What is being asked
For each line in the data below, write an exact copy.

Input records
++++++

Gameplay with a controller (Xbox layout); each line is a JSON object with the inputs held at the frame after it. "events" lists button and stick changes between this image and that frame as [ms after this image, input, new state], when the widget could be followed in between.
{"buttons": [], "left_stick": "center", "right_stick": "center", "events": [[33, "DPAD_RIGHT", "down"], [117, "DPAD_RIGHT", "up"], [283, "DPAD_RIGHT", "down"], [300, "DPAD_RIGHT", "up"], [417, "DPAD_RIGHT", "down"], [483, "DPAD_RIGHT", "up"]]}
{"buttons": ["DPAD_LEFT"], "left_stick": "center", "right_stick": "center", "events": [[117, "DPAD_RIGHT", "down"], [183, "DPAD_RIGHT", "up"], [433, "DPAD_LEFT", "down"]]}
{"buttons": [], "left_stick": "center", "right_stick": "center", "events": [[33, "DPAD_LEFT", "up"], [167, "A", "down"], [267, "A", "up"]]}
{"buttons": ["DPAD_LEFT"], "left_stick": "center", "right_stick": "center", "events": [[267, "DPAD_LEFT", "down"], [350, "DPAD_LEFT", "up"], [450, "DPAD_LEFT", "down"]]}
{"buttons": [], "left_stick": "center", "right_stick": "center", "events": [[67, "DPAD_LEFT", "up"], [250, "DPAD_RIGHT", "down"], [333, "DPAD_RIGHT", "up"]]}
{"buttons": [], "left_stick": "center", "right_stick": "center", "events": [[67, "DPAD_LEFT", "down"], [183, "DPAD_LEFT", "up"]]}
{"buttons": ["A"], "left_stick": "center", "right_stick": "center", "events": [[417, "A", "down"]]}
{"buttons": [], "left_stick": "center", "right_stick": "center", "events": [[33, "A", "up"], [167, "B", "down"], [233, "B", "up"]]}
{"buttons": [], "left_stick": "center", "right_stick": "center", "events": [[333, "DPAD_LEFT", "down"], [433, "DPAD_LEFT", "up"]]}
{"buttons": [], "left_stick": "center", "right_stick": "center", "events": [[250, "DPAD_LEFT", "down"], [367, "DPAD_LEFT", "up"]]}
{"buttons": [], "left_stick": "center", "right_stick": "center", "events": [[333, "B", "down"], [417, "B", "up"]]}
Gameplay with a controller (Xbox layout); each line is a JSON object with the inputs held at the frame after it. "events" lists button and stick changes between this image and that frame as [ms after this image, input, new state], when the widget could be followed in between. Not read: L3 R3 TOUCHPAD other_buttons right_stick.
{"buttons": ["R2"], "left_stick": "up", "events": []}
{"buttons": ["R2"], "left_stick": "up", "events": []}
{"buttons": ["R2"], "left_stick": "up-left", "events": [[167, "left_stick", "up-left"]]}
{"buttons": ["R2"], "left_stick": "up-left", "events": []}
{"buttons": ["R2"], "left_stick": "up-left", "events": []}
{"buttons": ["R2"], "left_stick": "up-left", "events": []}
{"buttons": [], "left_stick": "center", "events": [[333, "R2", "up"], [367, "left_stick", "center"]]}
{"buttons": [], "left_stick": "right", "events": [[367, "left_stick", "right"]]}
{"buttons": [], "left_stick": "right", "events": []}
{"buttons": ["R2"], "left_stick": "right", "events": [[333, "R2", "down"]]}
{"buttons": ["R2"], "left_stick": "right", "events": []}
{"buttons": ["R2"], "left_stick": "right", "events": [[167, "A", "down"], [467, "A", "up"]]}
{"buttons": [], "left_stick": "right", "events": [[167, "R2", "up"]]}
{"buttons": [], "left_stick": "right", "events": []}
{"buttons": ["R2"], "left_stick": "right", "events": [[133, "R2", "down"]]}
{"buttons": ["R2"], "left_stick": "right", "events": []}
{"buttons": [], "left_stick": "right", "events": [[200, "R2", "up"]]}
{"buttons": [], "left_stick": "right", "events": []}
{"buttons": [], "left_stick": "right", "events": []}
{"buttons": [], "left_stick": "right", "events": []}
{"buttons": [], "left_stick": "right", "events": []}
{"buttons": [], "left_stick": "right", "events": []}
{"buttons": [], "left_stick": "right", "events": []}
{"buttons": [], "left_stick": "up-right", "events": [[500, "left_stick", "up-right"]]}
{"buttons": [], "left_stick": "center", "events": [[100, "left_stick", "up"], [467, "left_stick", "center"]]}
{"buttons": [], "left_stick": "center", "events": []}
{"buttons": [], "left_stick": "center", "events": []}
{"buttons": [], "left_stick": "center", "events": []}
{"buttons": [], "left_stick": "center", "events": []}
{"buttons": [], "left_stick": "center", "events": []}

++++++

Solution to this exercise
Gameplay with a controller (Xbox layout); each line is a JSON object with the inputs held at the frame after it. "events" lists button and stick changes between this image and that frame as [ms after this image, input, new state], when the widget could be followed in between.
{"buttons": [], "left_stick": "center", "right_stick": "center", "events": [[33, "DPAD_RIGHT", "down"], [117, "DPAD_RIGHT", "up"], [283, "DPAD_RIGHT", "down"], [300, "DPAD_RIGHT", "up"], [417, "DPAD_RIGHT", "down"], [483, "DPAD_RIGHT", "up"]]}
{"buttons": ["DPAD_LEFT"], "left_stick": "center", "right_stick": "center", "events": [[117, "DPAD_RIGHT", "down"], [183, "DPAD_RIGHT", "up"], [433, "DPAD_LEFT", "down"]]}
{"buttons": [], "left_stick": "center", "right_stick": "center", "events": [[33, "DPAD_LEFT", "up"], [167, "A", "down"], [267, "A", "up"]]}
{"buttons": ["DPAD_LEFT"], "left_stick": "center", "right_stick": "center", "events": [[267, "DPAD_LEFT", "down"], [350, "DPAD_LEFT", "up"], [450, "DPAD_LEFT", "down"]]}
{"buttons": [], "left_stick": "center", "right_stick": "center", "events": [[67, "DPAD_LEFT", "up"], [250, "DPAD_RIGHT", "down"], [333, "DPAD_RIGHT", "up"]]}
{"buttons": [], "left_stick": "center", "right_stick": "center", "events": [[67, "DPAD_LEFT", "down"], [183, "DPAD_LEFT", "up"]]}
{"buttons": ["A"], "left_stick": "center", "right_stick": "center", "events": [[417, "A", "down"]]}
{"buttons": [], "left_stick": "center", "right_stick": "center", "events": [[33, "A", "up"], [167, "B", "down"], [233, "B", "up"]]}
{"buttons": [], "left_stick": "center", "right_stick": "center", "events": [[333, "DPAD_LEFT", "down"], [433, "DPAD_LEFT", "up"]]}
{"buttons": [], "left_stick": "center", "right_stick": "center", "events": [[250, "DPAD_LEFT", "down"], [367, "DPAD_LEFT", "up"]]}
{"buttons": [], "left_stick": "center", "right_stick": "center", "events": [[333, "B", "down"], [417, "B", "up"]]}
Gameplay with a controller (Xbox layout); each line is a JSON object with the inputs held at the frame after it. "events" lists button and stick changes between this image and that frame as [ms after this image, input, new state], when the widget could be followed in between. Not read: L3 R3 TOUCHPAD other_buttons right_stick.
{"buttons": ["R2"], "left_stick": "up", "events": []}
{"buttons": ["R2"], "left_stick": "up", "events": []}
{"buttons": ["R2"], "left_stick": "up-left", "events": [[167, "left_stick", "up-left"]]}
{"buttons": ["R2"], "left_stick": "up-left", "events": []}
{"buttons": ["R2"], "left_stick": "up-left", "events": []}
{"buttons": ["R2"], "left_stick": "up-left", "events": []}
{"buttons": [], "left_stick": "center", "events": [[333, "R2", "up"], [367, "left_stick", "center"]]}
{"buttons": [], "left_stick": "right", "events": [[367, "left_stick", "right"]]}
{"buttons": [], "left_stick": "right", "events": []}
{"buttons": ["R2"], "left_stick": "right", "events": [[333, "R2", "down"]]}
{"buttons": ["R2"], "left_stick": "right", "events": []}
{"buttons": ["R2"], "left_stick": "right", "events": [[167, "A", "down"], [467, "A", "up"]]}
{"buttons": [], "left_stick": "right", "events": [[167, "R2", "up"]]}
{"buttons": [], "left_stick": "right", "events": []}
{"buttons": ["R2"], "left_stick": "right", "events": [[133, "R2", "down"]]}
{"buttons": ["R2"], "left_stick": "right", "events": []}
{"buttons": [], "left_stick": "right", "events": [[200, "R2", "up"]]}
{"buttons": [], "left_stick": "right", "events": []}
{"buttons": [], "left_stick": "right", "events": []}
{"buttons": [], "left_stick": "right", "events": []}
{"buttons": [], "left_stick": "right", "events": []}
{"buttons": [], "left_stick": "right", "events": []}
{"buttons": [], "left_stick": "right", "events": []}
{"buttons": [], "left_stick": "up-right", "events": [[500, "left_stick", "up-right"]]}
{"buttons": [], "left_stick": "center", "events": [[100, "left_stick", "up"], [467, "left_stick", "center"]]}
{"buttons": [], "left_stick": "center", "events": []}
{"buttons": [], "left_stick": "center", "events": []}
{"buttons": [], "left_stick": "center", "events": []}
{"buttons": [], "left_stick": "center", "events": []}
{"buttons": [], "left_stick": "center", "events": []}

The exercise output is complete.